Mr. Macron wants to restore France to its traditional leadership role in Europe, as the intellectual driver of a partnership with larger, richer Germany.
But it is not the same Germany. Ms. Merkel needs to negotiate a new governing coalition, which could take until the end of the year and will almost surely include the liberal Free Democrats, who are very much opposed to key Macron ideas like a shared eurozone budget.
Ms. Merkel herself has said that idea of a eurozone finance minister is a good one. But the German idea is of a taskmaster who will make member states keep to budget discipline; the French idea is considerably more flexible, seeing a minister who spends rather than cuts.
After Mr. Macron’s speech, Ms. Merkel’s spokesman, Steffen Seibert, said that “the chancellor welcomes the French president delivering a speech with so much verve and passion for Europe,” but that it was “too early for a detailed appraisal of the proposals.”
A Free Democratic legislator and the vice president of the European Parliament, Alexander Graf Lambsdorff, called the speech “brave” but emphasized that “there will be no eurozone budget” with the Free Democratic Party.
“If there were such a thing,” he added, “no country would ever be responsible for getting its own house in order.”
Europe has a different difficulty, he said: “Europe’s problem is not a lack of public money, but a lack of reforms.”
The Free Democratic leader, Christian Lindner, who is pushing to get his party the finance minister post in a new government — possibly Mr. Lambsdorff — has spoken of “red lines,” which include a eurozone budget that would allow transfers of funds to other countries.
Mr. Macron said pointedly in his speech, “I don’t have red lines, I only have horizons,” calling on Germany and other bloc nations to join in working groups to brainstorm over his ideas.
“It was a visionary speech and it will accelerate the process” of European integration, said Guntram Wolff, director of the Bruegel think tank in Brussels. “It’s very significant in the sense that Europe and the euro are a deeply political project, and the French president has put his weight behind it.”
Many of the issues Mr. Macron highlighted, like defense and border security, are already in the mainstream, but he is pushing them forward, Mr. Wolff said.

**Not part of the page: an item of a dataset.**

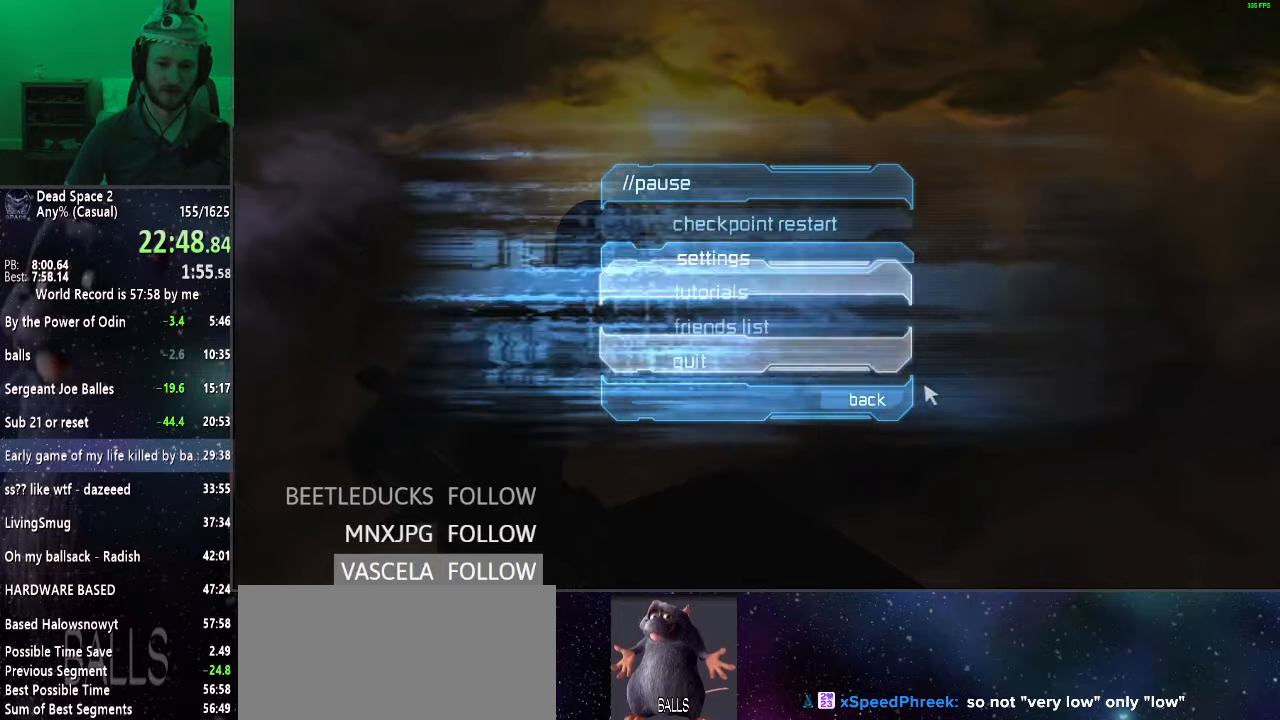
{"keys": [], "mouse": [], "events": []}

“Will the Germans and other European countries take him up on that? On some points, yes,” but on others not immediately, especially on those that cost money or mean major institutional change, he said.
The member states of Central Europe, in particular, remain deeply skeptical of eurozone construction.
“The speech was echt Macronism — lofty in conception, bold in symbolism, vague on details,” said Arthur Goldhammer, an analyst of French politics.
Mr. Macron likes to “indicate a general direction and leave the actual destination sufficiently unclear,” so that any outcome can be declared as a victory, Mr. Goldhammer said. “But eventually,” he added, people will “begin to wonder if they’ve actually moved anywhere.”
Mr. Macron is feeling out allies in other bloc countries, including European legislators, on the model of the grass-roots En Marche movement that brought him to power.
Sabine Thillaye, a French legislator, told Politico that the idea was “to build a European En Marche.” She added: “We are trying to establish links with other European parliaments. It’s not yet clear who is going to be favorable to our initiatives.”
Mr. Macron, a young man at the start of a five-year term, clearly feels he has time. At a European digital summit meeting in Estonia, Mr. Macron will press his ideas during an informal Thursday night dinner with European leaders.
And some of his ideas have found favor on what might normally seem stony ground.
“It would certainly be helpful if there were greater scope for the E.U. to take action,” in areas like foreign policy, security and trade policy, said Clemens Fuest, president of Germany’s Institute for Economic Research, or IFO. “But I think that Macron’s plans for the eurozone are flawed.”
In the end, Mr. Fuest noted, “Macron’s speech constitutes an invitation to Germany to brainstorm over Europe’s future, and Germany should accept this invitation.”